Abstract

ABSTRACTVera Schwarcz's Place and Memory in the Singing Crane Garden examines the moral, philosophical, and historical meanings of a garden built by a Manchu Chinese prince, subsequently destroyed by British imperialists, commandeered by Red Guard radicals, and finally transformed into the grounds of an art museum. Reading Singing Crane Garden in the context of Schwarcz's previous writings on Chinese intellectuals and Jewish traditions, as well as insights provided by critical philosophers and geographers, this essay explores the moral and ethical dimensions of locating history in specific “emplacements”. The argument begins by examining the phenomenology of place articulated by Edward Casey, weaves through discussions of Chinese spatiality, embodiment, and garden aesthetics, and comments on Schwarcz's study of broken monuments and stele through comparisons with Classical Chinese writers and the contemporary American poet Louise Glück.

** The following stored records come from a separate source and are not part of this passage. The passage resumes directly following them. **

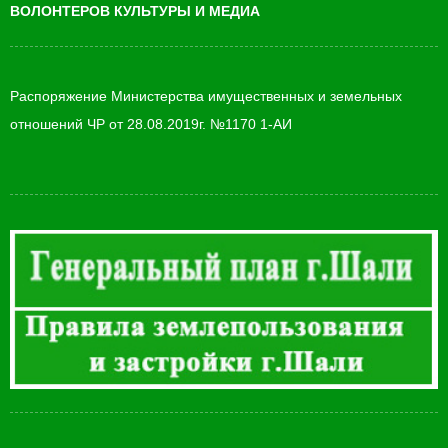
ВОЛОНТЕРОВ КУЛЬТУРЫ И МЕДИА
Распоряжение Министерства имущественных и земельных
отношений ЧР от 28.08.2019г. №1170 1-АИ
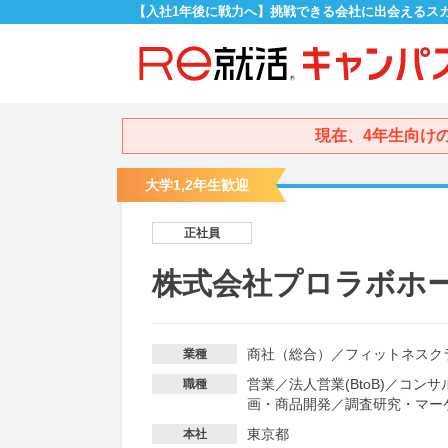
【入社1年後に戦力へ】挑戦できる会社に出会えるス
現在、4年生向け
大学1,2年生歓迎
正社員
株式会社プロラボホ
商社（総合）
／
フィットネスク
業種
営業
／
法人営業(BtoB)
／
コンサ
職種
画・商品開発
／
調査研究・マー
東京都
本社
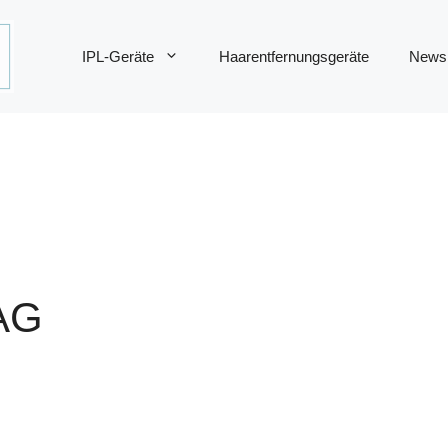
IPL-Geräte
Haarentfernungsgeräte
News
AG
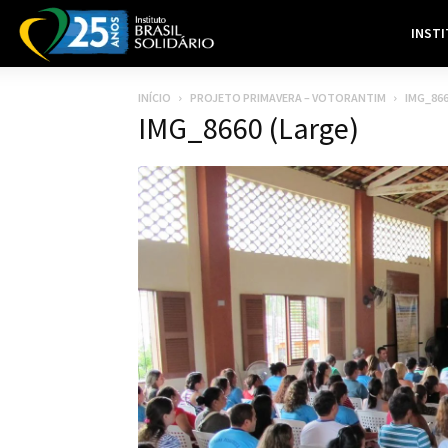
INST
INÍCIO
PROJETO PRIMAVERA – VOTORANTIM
IMG_866
IMG_8660 (Large)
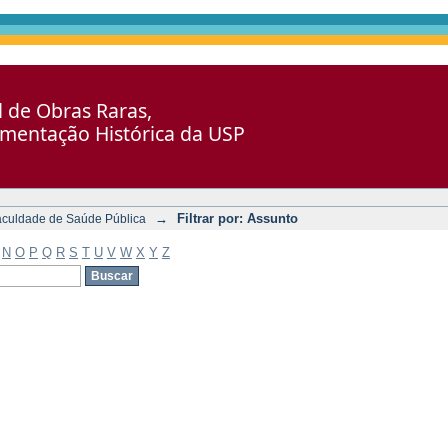
al de Obras Raras,
umentação Histórica da USP
→
Filtrar por: Assunto
aculdade de Saúde Pública
N
O
P
Q
R
S
T
U
V
W
X
Y
Z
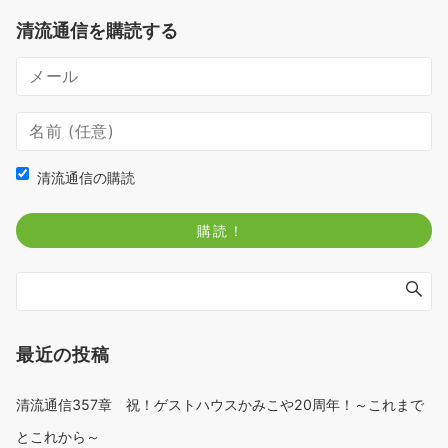
清流通信を購読する
清流通信の購読
最近の投稿
清流通信357章 祝！ゲストハウスかみこや20周年！～これまで
とこれから～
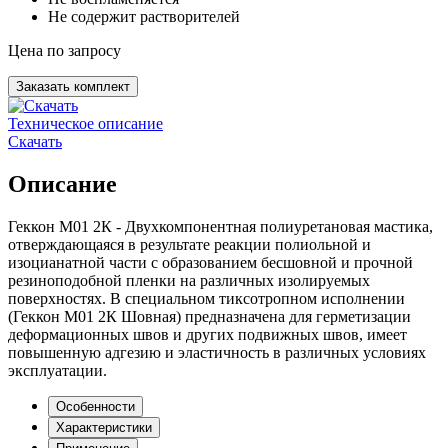
Не содержит растворителей
Цена по запросу
Заказать комплект
Техническое описание
Скачать
Описание
Геккон М01 2К - Двухкомпонентная полиуретановая мастика,
отверждающаяся в результате реакции полиольной и
изоцианатной части с образованием бесшовной и прочной
резиноподобной пленки на различных изолируемых
поверхностях. В специальном тиксотропном исполнении
(Геккон М01 2К Шовная) предназначена для герметизации
деформационных швов и других подвижных швов, имеет
повышенную адгезию и эластичность в различных условиях
эксплуатации.
Особенности
Характеристики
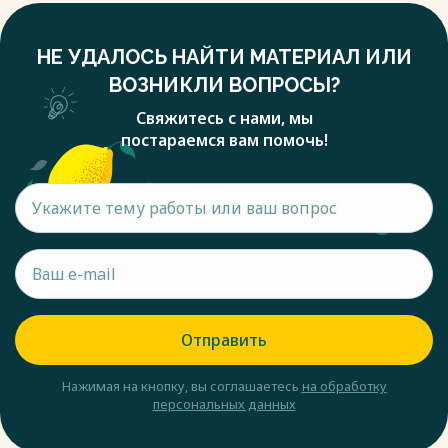
НЕ УДАЛОСЬ НАЙТИ МАТЕРИАЛ ИЛИ
ВОЗНИКЛИ ВОПРОСЫ?
Свяжитесь с нами, мы
постараемся вам помочь!
Отправить
Нажимая на кнопку, вы соглашаетесь
на обработку
персональных данных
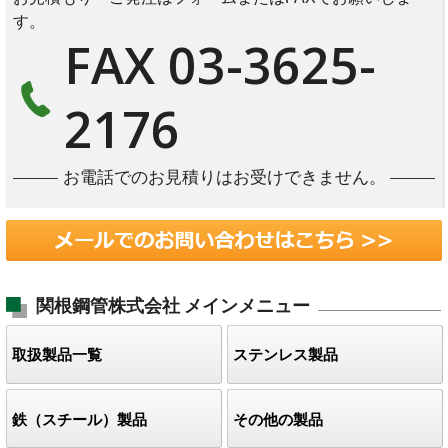
す。
FAX 03-3625-
2176
お電話でのお見積りはお受けできません。
関根鋼管株式会社
メインメニュー
取扱製品一覧
ステンレス製品
鉄（スチール）製品
その他の製品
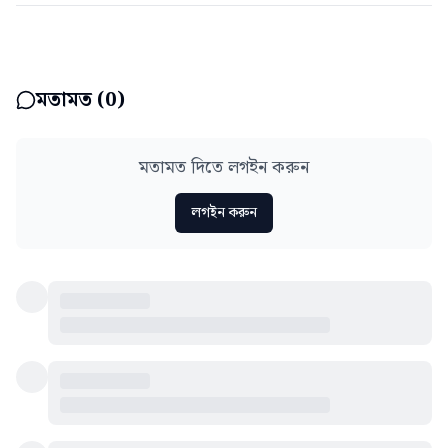
মতামত (
0
)
মতামত দিতে লগইন করুন
লগইন করুন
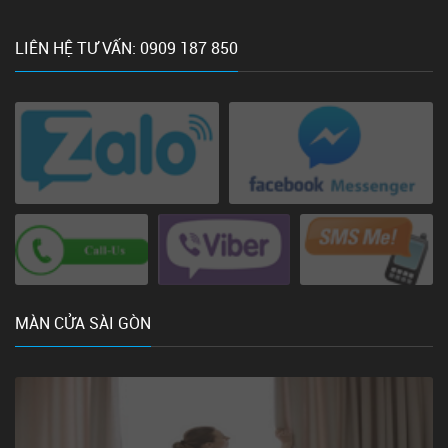
LIÊN HỆ TƯ VẤN: 0909 187 850
MÀN CỬA SÀI GÒN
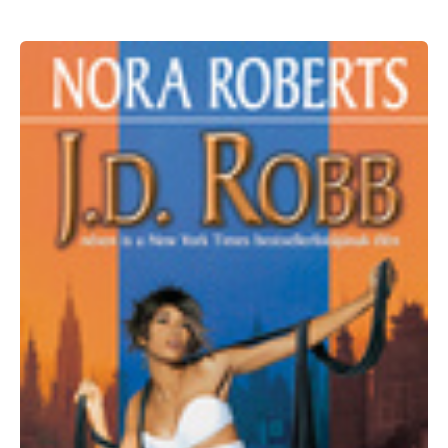
J.D.
Robb:
Halálos
idegen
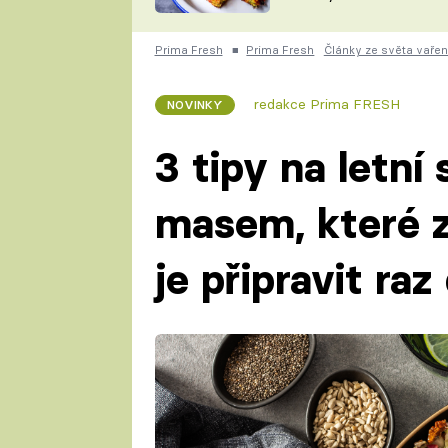
skvělý způsob, jak
ZDENĚK
zpracovat přerostlé
ČESKO NA TALÍŘI
cukety
POHLREICH
Prima Fresh
■
Prima Fresh
Články ze světa vařen
KAROLÍNA,
JAROSLAV SAPÍK
DOMÁCÍ
redakce Prima FRESH
NOVINKY
KUCHAŘKA
KAROLÍNA
KAMBERSKÁ
3 tipy na letní
masem, které z
je připravit raz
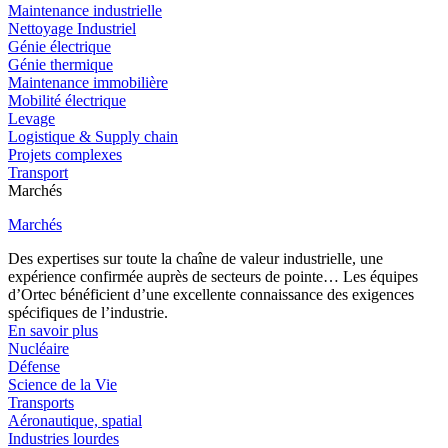
Maintenance industrielle
Nettoyage Industriel
Génie électrique
Génie thermique
Maintenance immobilière
Mobilité électrique
Levage
Logistique & Supply chain
Projets complexes
Transport
Marchés
Marchés
Des expertises sur toute la chaîne de valeur industrielle, une
expérience confirmée auprès de secteurs de pointe… Les équipes
d’Ortec bénéficient d’une excellente connaissance des exigences
spécifiques de l’industrie.
En savoir plus
Nucléaire
Défense
Science de la Vie
Transports
Aéronautique, spatial
Industries lourdes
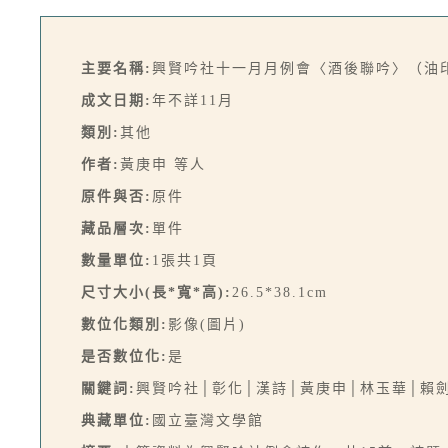
主要名稱:
興賢吟社十一月月例會〈酒後聯吟〉（油
成文日期:
年不詳11月
類別:
其他
作者:
黃庚申 等人
原件與否:
原件
藏品層次:
單件
數量單位:
1張共1頁
尺寸大小(長*寬*高):
26.5*38.1cm
數位化類別:
影像(圖片)
是否數位化:
是
關鍵詞:
興賢吟社│彰化│漢詩│黃庚申│林玉華│賴
典藏單位:
國立臺灣文學館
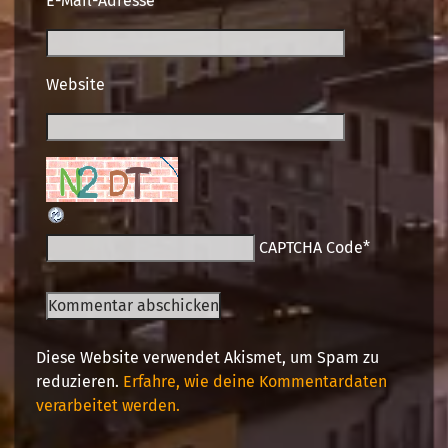
E-Mail-Adresse
*
Website
CAPTCHA Code
*
Diese Website verwendet Akismet, um Spam zu
reduzieren.
Erfahre, wie deine Kommentardaten
verarbeitet werden.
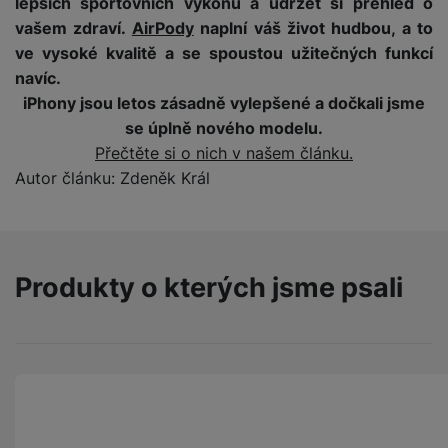
lepších sportovních výkonů a udržet si přehled o
v
p
vašem zdraví.
AirPody
naplní váš život hudbou, a to
í
r
ve vysoké kvalitě a se spoustou užitečných funkcí
a
P
H
navíc.
č
ř
e
iPhony jsou letos zásadně vylepšené a dočkali jsme
k
í
r
y
se úplně nového modelu.
s
ní
a
Přečtěte si o nich v našem článku.
l
m
s
u
Autor článku: Zdeněk Král
o
u
š
ni
š
e
t
i
n
o
č
s
r
Produkty o kterých jsme psali
k
t
y
y
v
í
H
P
p
e
ří
r
r
sl
o
n
u
t
í
š
e
o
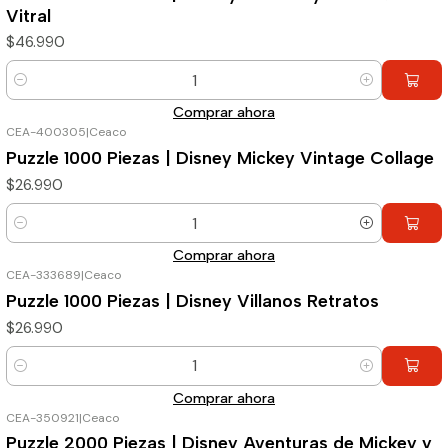
Vitral
$46.990
Cantidad
Comprar ahora
CEA-400305
|
Ceaco
Puzzle 1000 Piezas | Disney Mickey Vintage Collage
$26.990
Cantidad
Comprar ahora
CEA-333689
|
Ceaco
Puzzle 1000 Piezas | Disney Villanos Retratos
$26.990
Cantidad
Comprar ahora
CEA-350921
|
Ceaco
Agotado
Puzzle 2000 Piezas | Disney Aventuras de Mickey y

Comparisons are made between the destruction of the garden by the British forces of James Elgin, the murder of the journalist Thomas Bowlby, and the purging, imprisonment, torture, and brutality against scholars and intellectuals by the Red Guards under Mao. The essay closes with commentaries on Schwarcz's reflections concerning continuing global atrocities, and new insights into the ways that understanding landscape architecture as a form of history can bring meaning to questions of memory, loss, and the desire to evoke unrecoverable experiences.